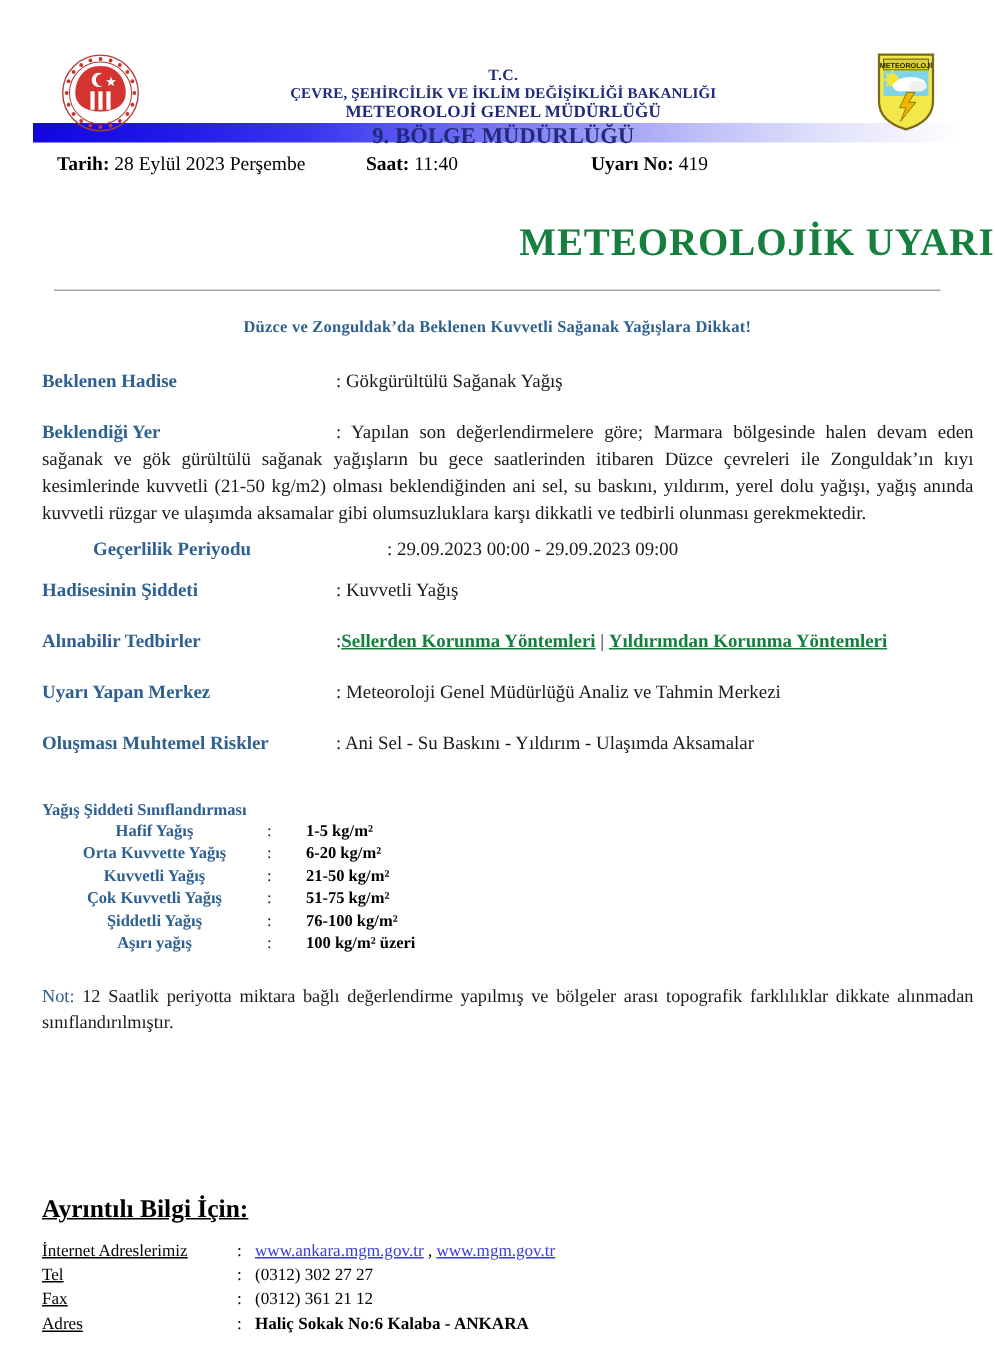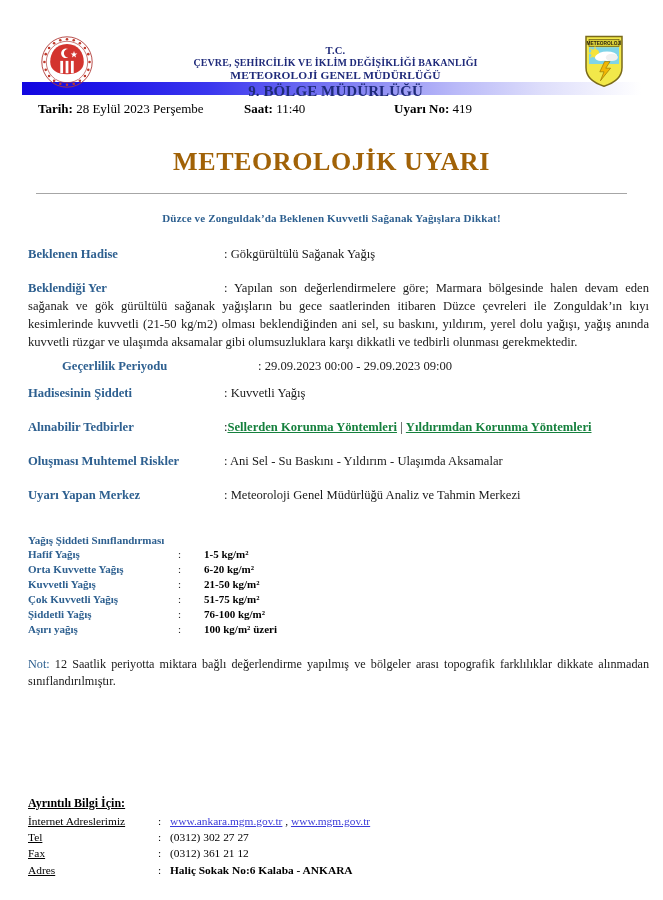--- a/index.html
+++ b/index.html
@@ -66,22 +66,22 @@
     padding: 6px 0 0 38px;
     font-size: 13px;
   }
   .meta-item { white-space: nowrap; }
   .meta-item .k { font-weight: bold; }
   .meta-item.date { width: 206px; }
   .meta-item.time { width: 150px; }
 
   
   .main-title {
-    text-align: center;
-    color: #a16207;
+    text-align: right;
+    color: #15803d;
     font-weight: bold;
     font-size: 26px;
     letter-spacing: .6px;
     margin-top: 30px;
   }
   .rule {
     height: 0;
     border-top: 1.5px solid #a6a6a6;
     margin: 16px 36px 0 36px;
   }
@@ -165,20 +165,21 @@
     margin-bottom: 1px;
   }
   .classif-row {
     display: flex;
     line-height: 1.38;
   }
   .classif-row .c-label {
     flex: 0 0 150px;
     color: #2e6090;
     font-weight: bold;
+    text-align: center;
   }
   .classif-row .c-colon {
     flex: 0 0 14px;
     color: #1a1a1a;
   }
   .classif-row .c-val {
     flex: 1 1 auto;
     color: #000;
     font-weight: bold;
     padding-left: 12px;
@@ -197,22 +198,22 @@
   
   .footer {
     position: absolute;
     left: 28px;
     top: 796px;
     font-size: 11.4px;
   }
   .footer-title {
     font-weight: bold;
     text-decoration: underline;
-    margin-bottom: 2px;
-    font-size: 12px;
+    margin-bottom: 10px;
+    font-size: 17px;
   }
   .footer-row {
     display: flex;
     line-height: 1.42;
   }
   .footer-row .f-label { flex: 0 0 130px; text-decoration: underline; }
   .footer-row .f-colon { flex: 0 0 12px; }
   .footer-row .f-val { flex: 1 1 auto; }
   .footer-row .f-val.bold { font-weight: bold; }
   .footer-row a {
@@ -336,27 +337,27 @@
     <div class="label">Hadisesinin Şiddeti</div>
     <div class="value">:  Kuvvetli Yağış</div>
   </div>
 
   <div class="field">
     <div class="label">Alınabilir Tedbirler</div>
     <div class="value"><span class="sep-pipe">:</span><a href="#" class="link-red">Sellerden Korunma Yöntemleri</a><span class="sep-pipe"> | </span><a href="#" class="link-red">Yıldırımdan Korunma Yöntemleri</a></div>
   </div>
 
   <div class="field">
+    <div class="label">Uyarı Yapan Merkez</div>
+    <div class="value">: Meteoroloji Genel Müdürlüğü Analiz ve Tahmin Merkezi</div>
+  </div>
+
+  <div class="field">
     <div class="label">Oluşması Muhtemel Riskler</div>
     <div class="value">: Ani Sel - Su Baskını - Yıldırım - Ulaşımda Aksamalar</div>
-  </div>
-
-  <div class="field">
-    <div class="label">Uyarı Yapan Merkez</div>
-    <div class="value">: Meteoroloji Genel Müdürlüğü Analiz ve Tahmin Merkezi</div>
   </div>
 
 </div>
 
 <div class="classif">
   <div class="classif-title">Yağış Şiddeti Sınıflandırması</div>
 
   <div class="classif-row">
     <div class="c-label">Hafif Yağış</div>
     <div class="c-colon">:</div>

○ ○ ○ ○

TASK TO CARRY OUT:
Copy out all the data above exactly, minus the images.

PROBLEM SOLUTION:
--- a/index.html
+++ b/index.html
@@ -66,22 +66,22 @@
     padding: 6px 0 0 38px;
     font-size: 13px;
   }
   .meta-item { white-space: nowrap; }
   .meta-item .k { font-weight: bold; }
   .meta-item.date { width: 206px; }
   .meta-item.time { width: 150px; }
 
   
   .main-title {
-    text-align: center;
-    color: #a16207;
+    text-align: right;
+    color: #15803d;
     font-weight: bold;
     font-size: 26px;
     letter-spacing: .6px;
     margin-top: 30px;
   }
   .rule {
     height: 0;
     border-top: 1.5px solid #a6a6a6;
     margin: 16px 36px 0 36px;
   }
@@ -165,20 +165,21 @@
     margin-bottom: 1px;
   }
   .classif-row {
     display: flex;
     line-height: 1.38;
   }
   .classif-row .c-label {
     flex: 0 0 150px;
     color: #2e6090;
     font-weight: bold;
+    text-align: center;
   }
   .classif-row .c-colon {
     flex: 0 0 14px;
     color: #1a1a1a;
   }
   .classif-row .c-val {
     flex: 1 1 auto;
     color: #000;
     font-weight: bold;
     padding-left: 12px;
@@ -197,22 +198,22 @@
   
   .footer {
     position: absolute;
     left: 28px;
     top: 796px;
     font-size: 11.4px;
   }
   .footer-title {
     font-weight: bold;
     text-decoration: underline;
-    margin-bottom: 2px;
-    font-size: 12px;
+    margin-bottom: 10px;
+    font-size: 17px;
   }
   .footer-row {
     display: flex;
     line-height: 1.42;
   }
   .footer-row .f-label { flex: 0 0 130px; text-decoration: underline; }
   .footer-row .f-colon { flex: 0 0 12px; }
   .footer-row .f-val { flex: 1 1 auto; }
   .footer-row .f-val.bold { font-weight: bold; }
   .footer-row a {
@@ -336,27 +337,27 @@
     <div class="label">Hadisesinin Şiddeti</div>
     <div class="value">:  Kuvvetli Yağış</div>
   </div>
 
   <div class="field">
     <div class="label">Alınabilir Tedbirler</div>
     <div class="value"><span class="sep-pipe">:</span><a href="#" class="link-red">Sellerden Korunma Yöntemleri</a><span class="sep-pipe"> | </span><a href="#" class="link-red">Yıldırımdan Korunma Yöntemleri</a></div>
   </div>
 
   <div class="field">
+    <div class="label">Uyarı Yapan Merkez</div>
+    <div class="value">: Meteoroloji Genel Müdürlüğü Analiz ve Tahmin Merkezi</div>
+  </div>
+
+  <div class="field">
     <div class="label">Oluşması Muhtemel Riskler</div>
     <div class="value">: Ani Sel - Su Baskını - Yıldırım - Ulaşımda Aksamalar</div>
-  </div>
-
-  <div class="field">
-    <div class="label">Uyarı Yapan Merkez</div>
-    <div class="value">: Meteoroloji Genel Müdürlüğü Analiz ve Tahmin Merkezi</div>
   </div>
 
 </div>
 
 <div class="classif">
   <div class="classif-title">Yağış Şiddeti Sınıflandırması</div>
 
   <div class="classif-row">
     <div class="c-label">Hafif Yağış</div>
     <div class="c-colon">:</div>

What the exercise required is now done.